*RECORDS FOR PROCESSING*:
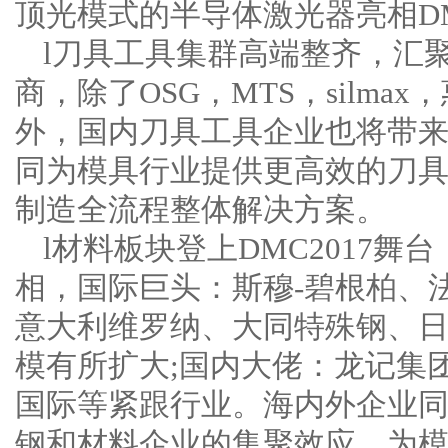
顶光模式的半导体激光器亮相DM
l刀具工具集群高端整齐，汇
商，除了OSG，MTS，silm
外，国内刀具工具企业也将带
同为模具行业提供更高效的刀
制造全流程整体解决方案。
l材料板块登上DMC2017
相，国际巨头：斯穆-碧根柏、法
意大利维罗纳、大同特殊钢、
模有所扩大;国内大佬：龙记集
国际等紧跟行业。海内外企业
钢和材料企业的集聚效应，为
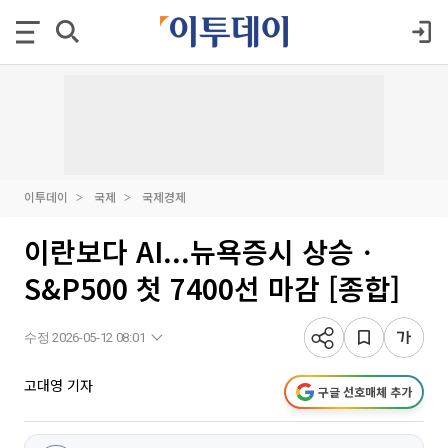
이투데이
국제
국제경제
이란보다 AI...뉴욕증시 상승ㆍ
S&P500 첫 7400선 마감 [종합]
수정 2026-05-12 08:01
고대영 기자
구글 선호매체 추가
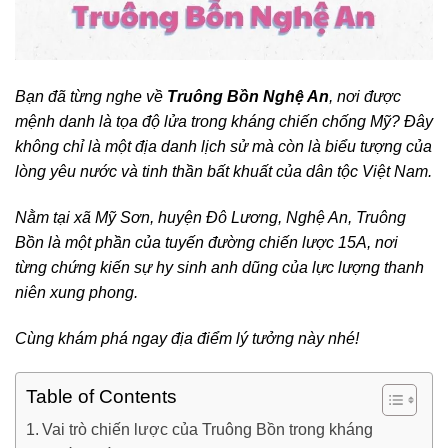
Bạn đã từng nghe về
Truông Bồn Nghệ An
, nơi được
mệnh danh là tọa độ lửa trong kháng chiến chống Mỹ? Đây
không chỉ là một địa danh lịch sử mà còn là biểu tượng của
lòng yêu nước và tinh thần bất khuất của dân tộc Việt Nam.
Nằm tại xã Mỹ Sơn, huyện Đô Lương, Nghệ An, Truông
Bồn là một phần của tuyến đường chiến lược 15A, nơi
từng chứng kiến sự hy sinh anh dũng của lực lượng thanh
niên xung phong.
Cùng khám phá ngay địa điểm lý tưởng này nhé!
Table of Contents
Vai trò chiến lược của Truông Bồn trong kháng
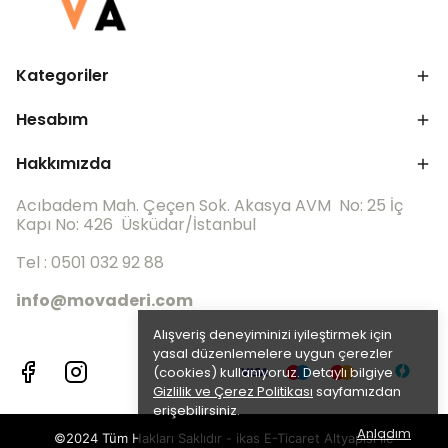
Kategoriler
Hesabım
Hakkımızda
Acıbadem Mah. Çeçen Sok. Akasya AVM No: 25 İç
Kapı No: 426 Üsküdar/İstanbul
Tel : 0501 032 92 88
info@movaderi.com
Alışveriş deneyiminizi iyileştirmek için
yasal düzenlemelere uygun çerezler
(cookies) kullanıyoruz. Detaylı bilgiye
Gizlilik ve Çerez Politikası
sayfamızdan
erişebilirsiniz.
Anladım
©2024 Tüm Hakları Saklıdır - ikas E-Ticaret
Altyapısı ile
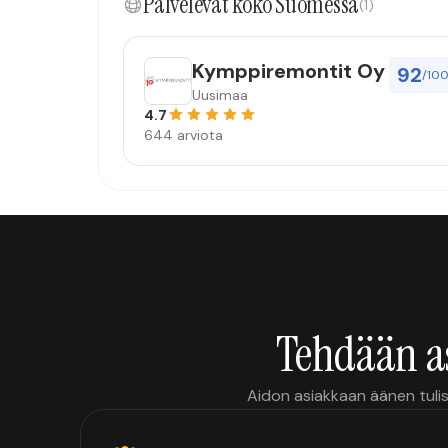
Palvelevat koko Suomessa
(1)
Kymppiremontit Oy
92
/10
Uusimaa
4.7
644 arviota
Tehdään a
Aidon asiakkaan äänen tulis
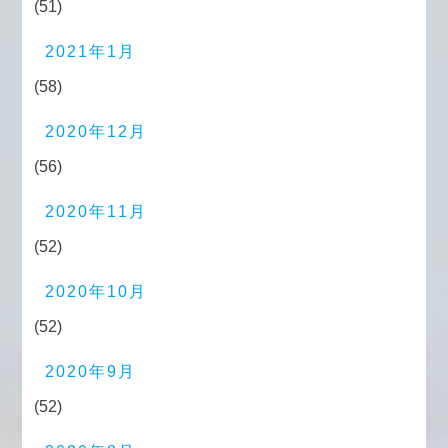
(51)
2021年1月
(58)
2020年12月
(56)
2020年11月
(52)
2020年10月
(52)
2020年9月
(52)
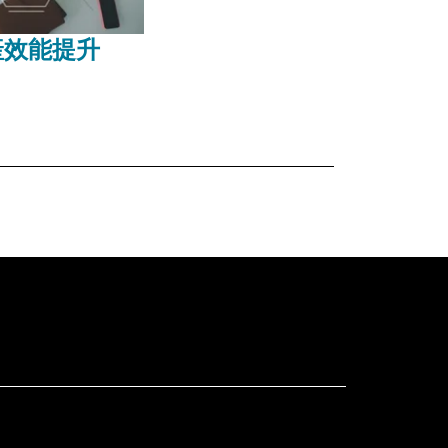
產效能提升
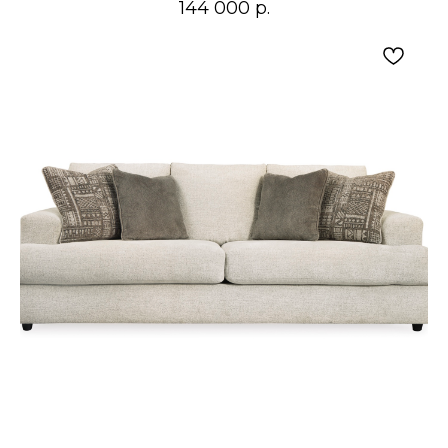
144 000
р.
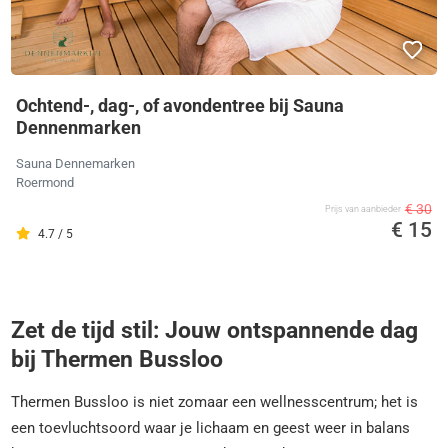
Ochtend-, dag-, of avondentree bij Sauna
Dennenmarken
Sauna Dennemarken
Roermond
€ 30
Prijs van aanbieder
€ 15
4.7 / 5
Zet de tijd stil: Jouw ontspannende dag
bij Thermen Bussloo
Thermen Bussloo is niet zomaar een wellnesscentrum; het is
een toevluchtsoord waar je lichaam en geest weer in balans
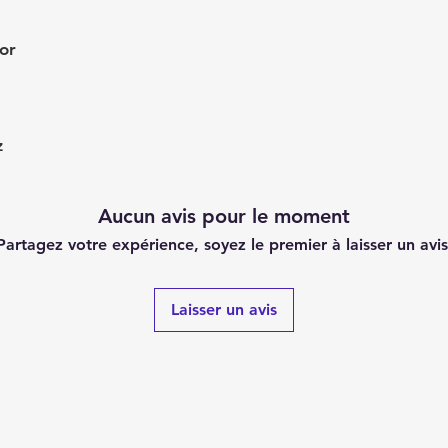
or
z
Aucun avis pour le moment
Partagez votre expérience, soyez le premier à laisser un avis
Laisser un avis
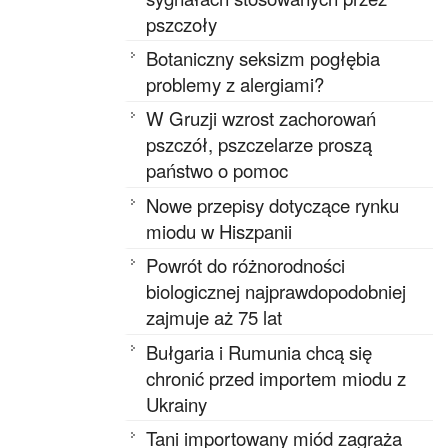
pszczoły
Botaniczny seksizm pogłębia
problemy z alergiami?
W Gruzji wzrost zachorowań
pszczół, pszczelarze proszą
państwo o pomoc
Nowe przepisy dotyczące rynku
miodu w Hiszpanii
Powrót do różnorodności
biologicznej najprawdopodobniej
zajmuje aż 75 lat
Bułgaria i Rumunia chcą się
chronić przed importem miodu z
Ukrainy
Tani importowany miód zagraża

*WORK ORDER*:
Extract the text lines from all the rows above and copy each one verbatim. Leave the pictures out of your answer.

*REPLY*:
顶光模式的半导体激光器亮相DM
l刀具工具集群高端整齐，汇
商，除了OSG，MTS，silm
外，国内刀具工具企业也将带
同为模具行业提供更高效的刀
制造全流程整体解决方案。
l材料板块登上DMC2017
相，国际巨头：斯穆-碧根柏、法
意大利维罗纳、大同特殊钢、
模有所扩大;国内大佬：龙记集
国际等紧跟行业。海内外企业
钢和材料企业的集聚效应，为
이투데이
국제
국제경제
이란보다 AI...뉴욕증시 상승ㆍ
S&P500 첫 7400선 마감 [종합]
수정 2026-05-12 08:01
고대영 기자
구글 선호매체 추가
Bạn đã từng nghe về
Truông Bồn Nghệ An
, nơi được
mệnh danh là tọa độ lửa trong kháng chiến chống Mỹ? Đây
không chỉ là một địa danh lịch sử mà còn là biểu tượng của
lòng yêu nước và tinh thần bất khuất của dân tộc Việt Nam.
Nằm tại xã Mỹ Sơn, huyện Đô Lương, Nghệ An, Truông
Bồn là một phần của tuyến đường chiến lược 15A, nơi
từng chứng kiến sự hy sinh anh dũng của lực lượng thanh
niên xung phong.
Cùng khám phá ngay địa điểm lý tưởng này nhé!
Table of Contents
Vai trò chiến lược của Truông Bồn trong kháng
Kategoriler
Hesabım
Hakkımızda
Acıbadem Mah. Çeçen Sok. Akasya AVM No: 25 İç
Kapı No: 426 Üsküdar/İstanbul
Tel : 0501 032 92 88
info@movaderi.com
Alışveriş deneyiminizi iyileştirmek için
yasal düzenlemelere uygun çerezler
(cookies) kullanıyoruz. Detaylı bilgiye
Gizlilik ve Çerez Politikası
sayfamızdan
erişebilirsiniz.
Anladım
©2024 Tüm Hakları Saklıdır - ikas E-Ticaret
Altyapısı ile
Palvelevat koko Suomessa
(1)
Kymppiremontit Oy
92
/10
Uusimaa
4.7
644 arviota
Tehdään a
Aidon asiakkaan äänen tulis
(51)
2021年1月
(58)
2020年12月
(56)
2020年11月
(52)
2020年10月
(52)
2020年9月
(52)
產效能提升
144 000
р.
Ochtend-, dag-, of avondentree bij Sauna
Dennenmarken
Sauna Dennemarken
Roermond
€ 30
Prijs van aanbieder
€ 15
4.7 / 5
Zet de tijd stil: Jouw ontspannende dag
bij Thermen Bussloo
Thermen Bussloo is niet zomaar een wellnesscentrum; het is
een toevluchtsoord waar je lichaam en geest weer in balans
or
z
Aucun avis pour le moment
Partagez votre expérience, soyez le premier à laisser un avis
Laisser un avis
pszczoły
Botaniczny seksizm pogłębia
problemy z alergiami?
W Gruzji wzrost zachorowań
pszczół, pszczelarze proszą
państwo o pomoc
Nowe przepisy dotyczące rynku
miodu w Hiszpanii
Powrót do różnorodności
biologicznej najprawdopodobniej
zajmuje aż 75 lat
Bułgaria i Rumunia chcą się
chronić przed importem miodu z
Ukrainy
Tani importowany miód zagraża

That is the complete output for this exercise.